The future security of property rights in Tunisia is uncertain due to political instability and ongoing changes. The rule of law has become uneven across the country. Protection of property rights is not enforced effectively, with an independent and fair judicial system poorly institutionalized throughout the economic system. Corruption continues to erode the foundations of economic freedom.
The top income tax rate is 35 percent, and the top corporate tax rate is 30 percent. Other taxes include a value-added tax (VAT) and a property transfer tax, with the overall tax burden amounting to 19.9 percent of total domestic income. Government spending has reached a level equivalent to 30.8 percent of GDP. The budget has run small deficits in recent years, and public debt has hovered at around 40 percent of GDP.

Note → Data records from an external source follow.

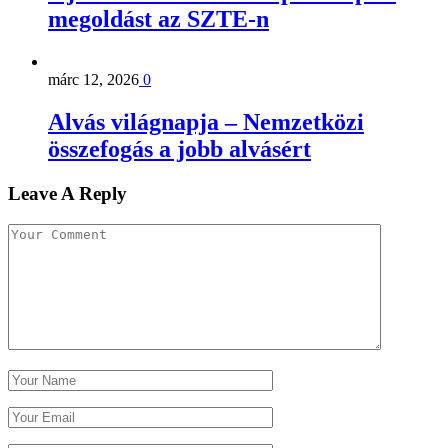
megoldást az SZTE-n
márc 12, 2026
0
Alvás világnapja – Nemzetközi
összefogás a jobb alvásért
Leave A Reply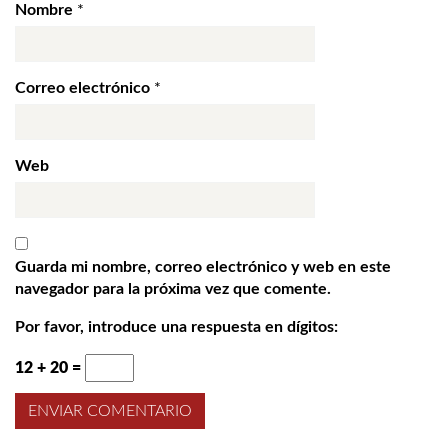
Nombre
*
Correo electrónico
*
Web
Guarda mi nombre, correo electrónico y web en este
navegador para la próxima vez que comente.
Por favor, introduce una respuesta en dígitos:
12 + 20 =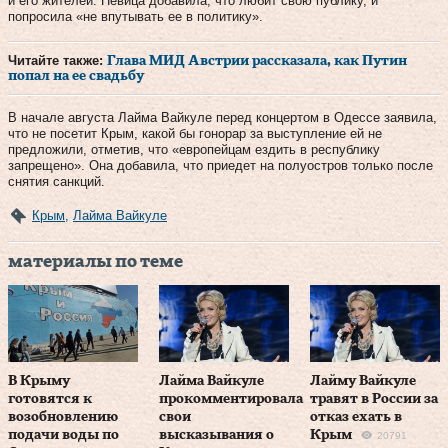
и его жителей. Певица добавила, что любит свою публику, и
попросила «не впутывать ее в политику».
Читайте также:
Глава МИД Австрии рассказала, как Путин
попал на ее свадьбу
В начале августа Лайма Вайкуле перед концертом в Одессе заявила,
что не посетит Крым, какой бы гонорар за выступление ей не
предложили, отметив, что «европейцам ездить в республику
запрещено». Она добавила, что приедет на полуостров только после
снятия санкций.
Крым
,
Лайма Вайкуле
материалы по теме
В Крыму
Лайма Вайкуле
Лайму Вайкуле
готовятся к
прокомментировала
травят в России за
возобновлению
свои
отказ ехать в
подачи воды по
высказывания о
Крым
20791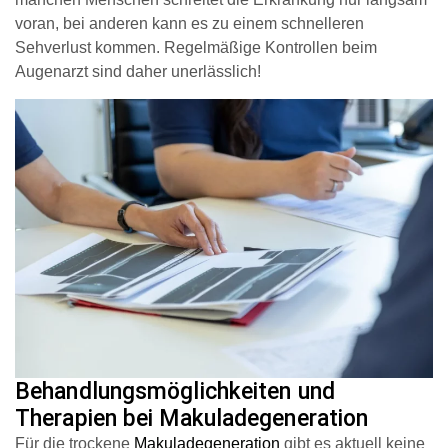
voran, bei anderen kann es zu einem schnelleren
Sehverlust kommen. Regelmäßige Kontrollen beim
Augenarzt sind daher unerlässlich!
Behandlungsmöglichkeiten und
Therapien bei Makuladegeneration
Für die trockene
Makuladegeneration
gibt es aktuell keine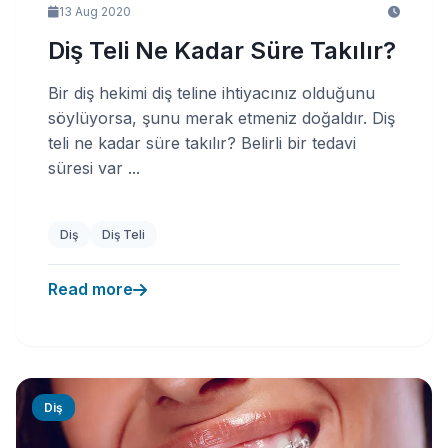
13 Aug 2020
Diş Teli Ne Kadar Süre Takılır?
Bir diş hekimi diş teline ihtiyacınız olduğunu
söylüyorsa, şunu merak etmeniz doğaldır. Diş
teli ne kadar süre takılır? Belirli bir tedavi
süresi var ...
Diş
Diş Teli
Read more
Diş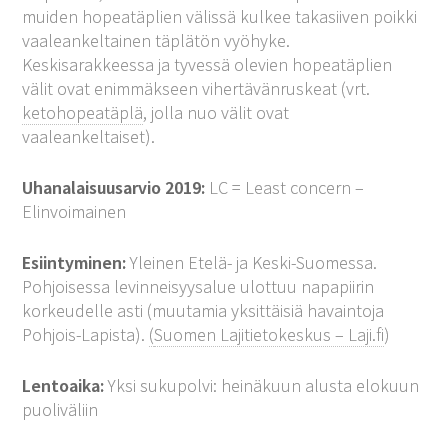
muiden hopeatäplien välissä kulkee takasiiven poikki
vaaleankeltainen täplätön vyöhyke.
Keskisarakkeessa ja tyvessä olevien hopeatäplien
välit ovat enimmäkseen vihertävänruskeat (vrt.
ketohopeatäplä
, jolla nuo välit ovat
vaaleankeltaiset).
Uhanalaisuusarvio 2019:
LC = Least concern –
Elinvoimainen
Esiintyminen:
Yleinen Etelä- ja Keski-Suomessa.
Pohjoisessa levinneisyysalue ulottuu napapiirin
korkeudelle asti (muutamia yksittäisiä havaintoja
Pohjois-Lapista).
(
Suomen Lajitietokeskus – Laji.fi
)
Lentoaika:
Yksi sukupolvi: heinäkuun alusta elokuun
puoliväliin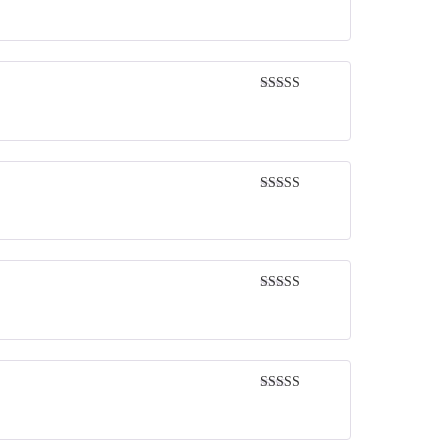
Rated
5
out
of 5
Rated
5
out
of 5
Rated
5
out
of 5
Rated
5
out
of 5
Rated
5
out
of 5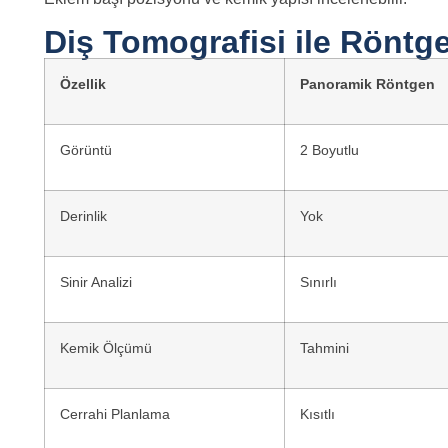
Diş Tomografisi ile Röntg
Özellik
Panoramik Röntgen
Görüntü
2 Boyutlu
Derinlik
Yok
Sinir Analizi
Sınırlı
Kemik Ölçümü
Tahmini
Cerrahi Planlama
Kısıtlı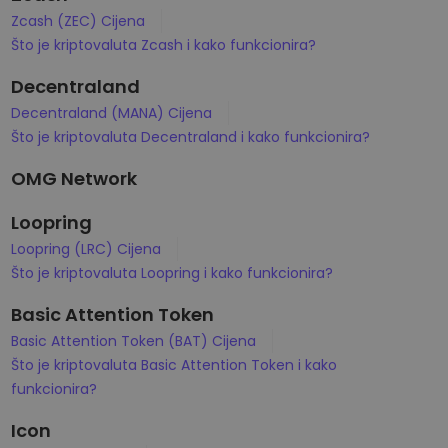
Zcash (ZEC) Cijena
Što je kriptovaluta Zcash i kako funkcionira?
Decentraland
Decentraland (MANA) Cijena
Što je kriptovaluta Decentraland i kako funkcionira?
OMG Network
Loopring
Loopring (LRC) Cijena
Što je kriptovaluta Loopring i kako funkcionira?
Basic Attention Token
Basic Attention Token (BAT) Cijena
Što je kriptovaluta Basic Attention Token i kako
funkcionira?
Icon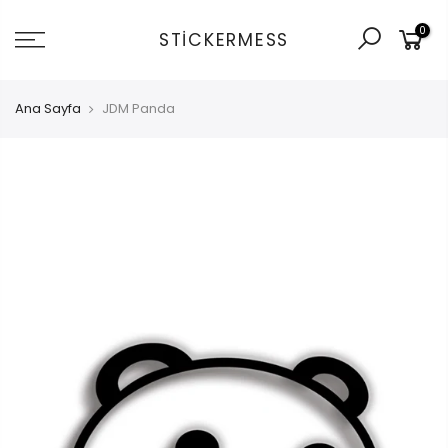
İçeriğe
0
git
STICKERMESS
Ana Sayfa
JDM Panda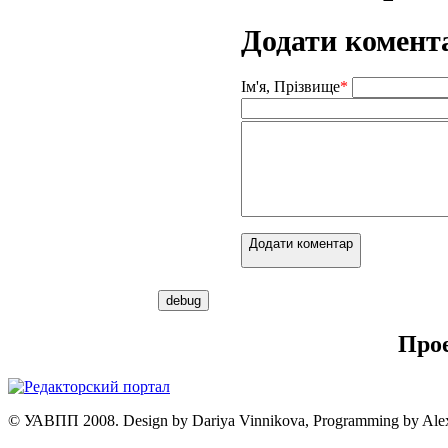
Додати комент
Ім'я, Прізвище
*
Додати коментар
Про
© УАВПП 2008. Design by Dariya Vinnikova, Programming by Ale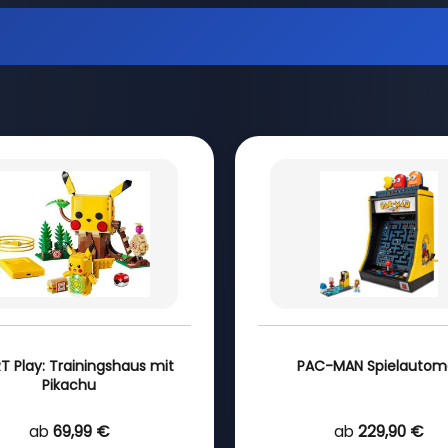
T Play: Trainingshaus mit
PAC-MAN Spielautom
Pikachu
ab
69,99 €
ab
229,90 €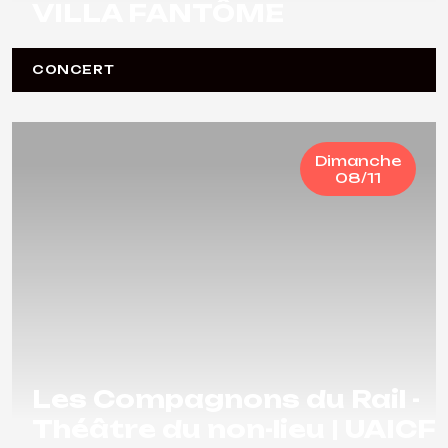
VILLA FANTÔME
CONCERT
Dimanche
08/11
Les Compagnons du Rail -
Théâtre du non-lieu | UAICF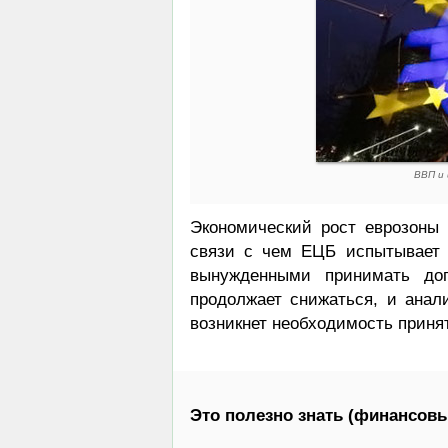
ВВП и 
Экономический рост еврозоны 
связи с чем ЕЦБ испытывает з
вынужденными принимать до
продолжает снижаться, и анал
возникнет необходимость принят
Это полезно знать (финансовы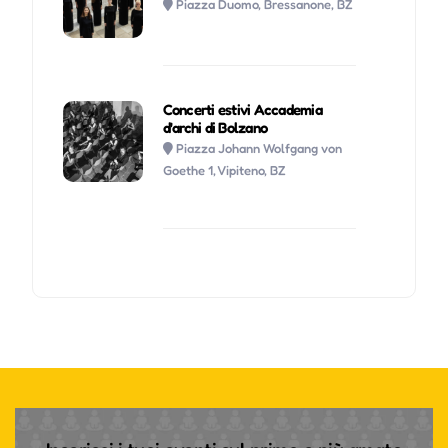
Piazza Duomo, Bressanone, BZ
Concerti estivi Accademia
d'archi di Bolzano
Piazza Johann Wolfgang von
Goethe 1, Vipiteno, BZ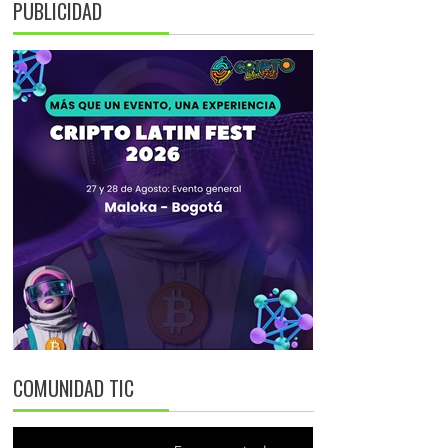
PUBLICIDAD
COMUNIDAD TIC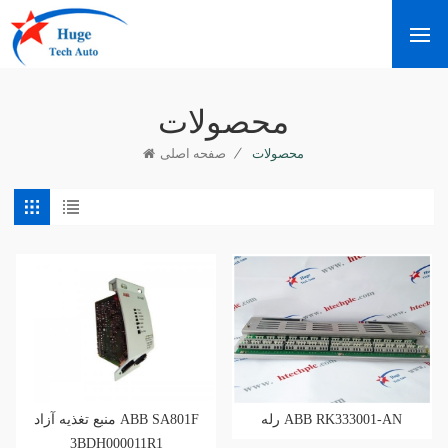
محصولات
/
محصولات
صفحه اصلی
رله ABB RK333001-AN
منبع تغذیه آزاد ABB SA801F
3BDH000011R1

Despite some progress, the regulatory framework has long lacked transparency or efficiency. Although the business start-up process has been streamlined on paper, completing licensing requirements still costs more than twice the level of average annual income. The rigid labor market has been stagnant, failing to generate dynamic job growth. The government influences prices through state-owned enterprises.
The trade weighted average tariff rate is prohibitively high at 16 percent, with non-tariff barriers further raising the cost of trade. Despite efforts to attract more foreign investment, growth in long-term investment has been inhibited by heavy bureaucracy and recent political uncertainty. The weak financial sector is fragmented and dominated by the state. Access to credit is limited, and capital markets are underdeveloped.